The house was known in the 1850’s as Lady Spencers’ House. The Constable brewing family of Arundel then owned it, changing the name to Sefton House (Sefton was a family name of theirs). They considerably enlarged the house in the 1890’s to create a lounge hall, drawing room, smoking room, ball room, billiard room, dining room, 14 bed and dressing rooms, kitchen, butlers’ pantry etc. The Constable family also built neighbouring Warningcamp House in the 1860’s and the 2 properties were owned as one estate with two private houses and 16 acres of land until the 1920’s. The house was known as Sefton Place by 1897.
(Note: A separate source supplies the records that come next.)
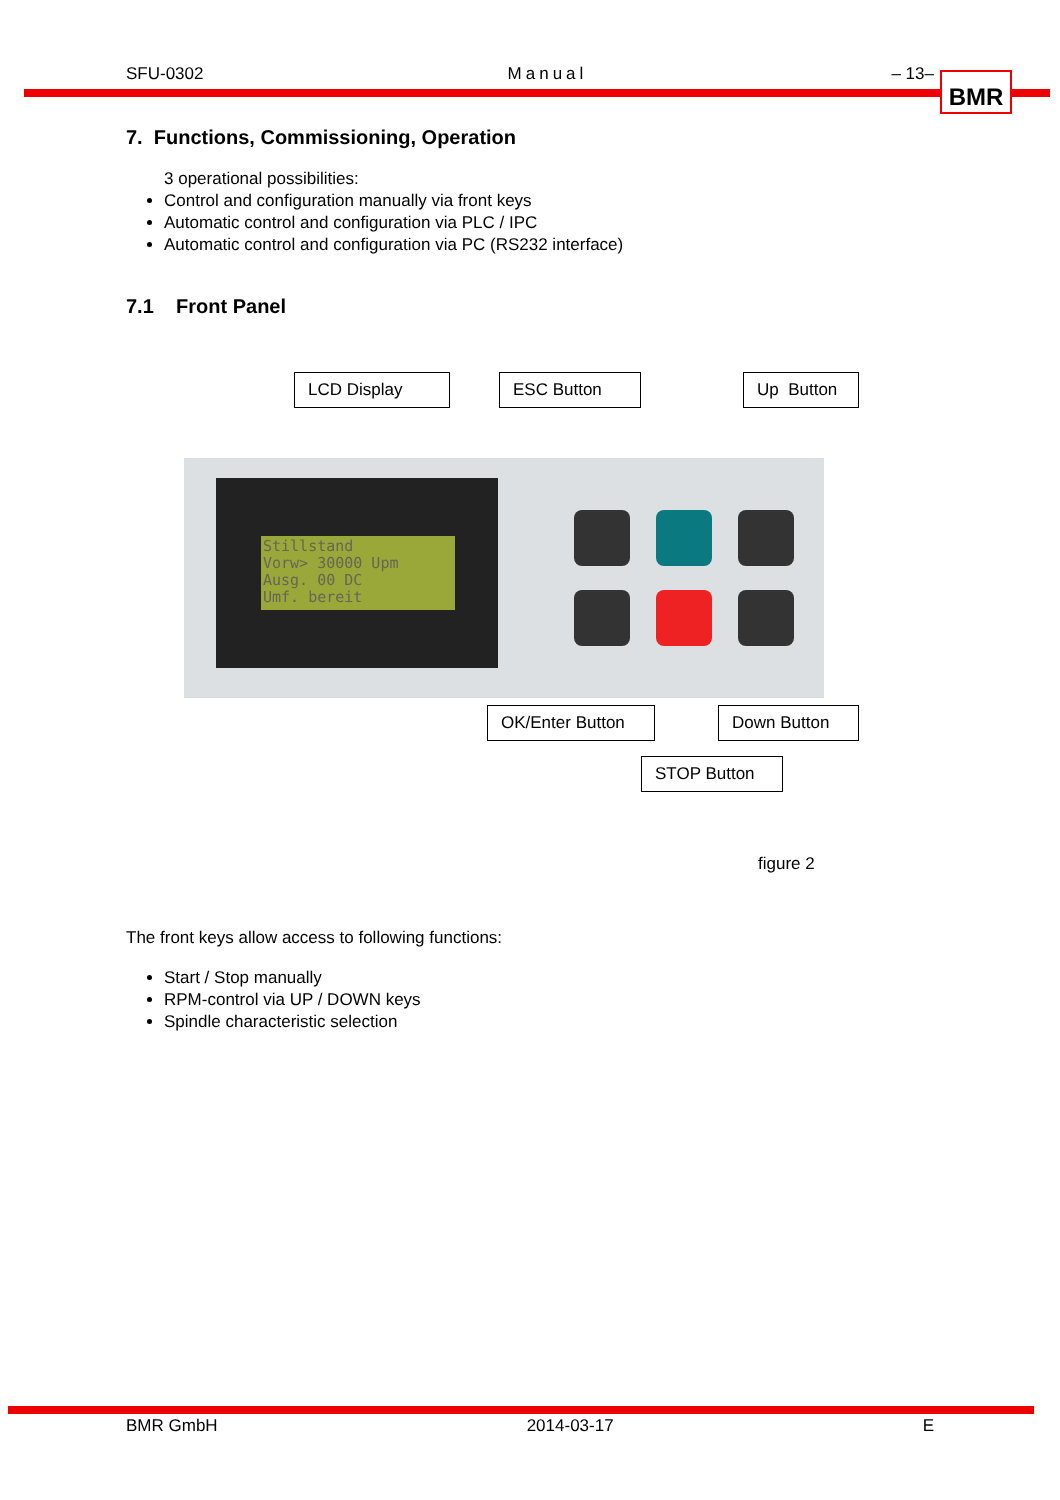SFU-0302 Manual – 13– BMR
7. Functions, Commissioning, Operation
3 operational possibilities:
Control and configuration manually via front keys
Automatic control and configuration via PLC / IPC
Automatic control and configuration via PC (RS232 interface)
7.1 Front Panel
LCD Display ESC Button
Up Button
Stillstand
Vorw> 30000 Upm
Ausg. 00 DC
Umf. bereit
OK/Enter Button
Down Button
STOP Button
figure 2
The front keys allow access to following functions:
Start / Stop manually
RPM-control via UP / DOWN keys
Spindle characteristic selection
BMR GmbH 2014-03-17 E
In 1923 Joseph Fowler started a boys’ Catholic boarding school at Sefton Place at the suggestion of Gweldoline, Duchess of Norfolk, under the name of St Wendelin’s. The school closed when war broke out in September 1939. The house was used during the second world war as a children’s nursery and then for Canadian and New Zealand troops. Regular dances were held in the dining room for the troops and people living nearby.
After the war Sefton Place was in a very bad state of repair. The estate was sold and Youth Hostel Association leased the house in order to cater for the growing interest in country walking holidays. The YHA bought freehold of the house and the surrounding acre of garden in the 1954. It had a capacity for 120 people sleeping in bunk beds in the 1950’s. It operated as a youth hostel for 66 years, undergoing several renovations, until the YHA decided it was surplus to their requirements and sold it in 2013. Many people have happy memories of walking or cycling to this wonderful building.
Sefton Place was bought by Dominic and Maria Whitehouse and completely renovated to create a comfortable, up to date house suitable for groups of about 30 people.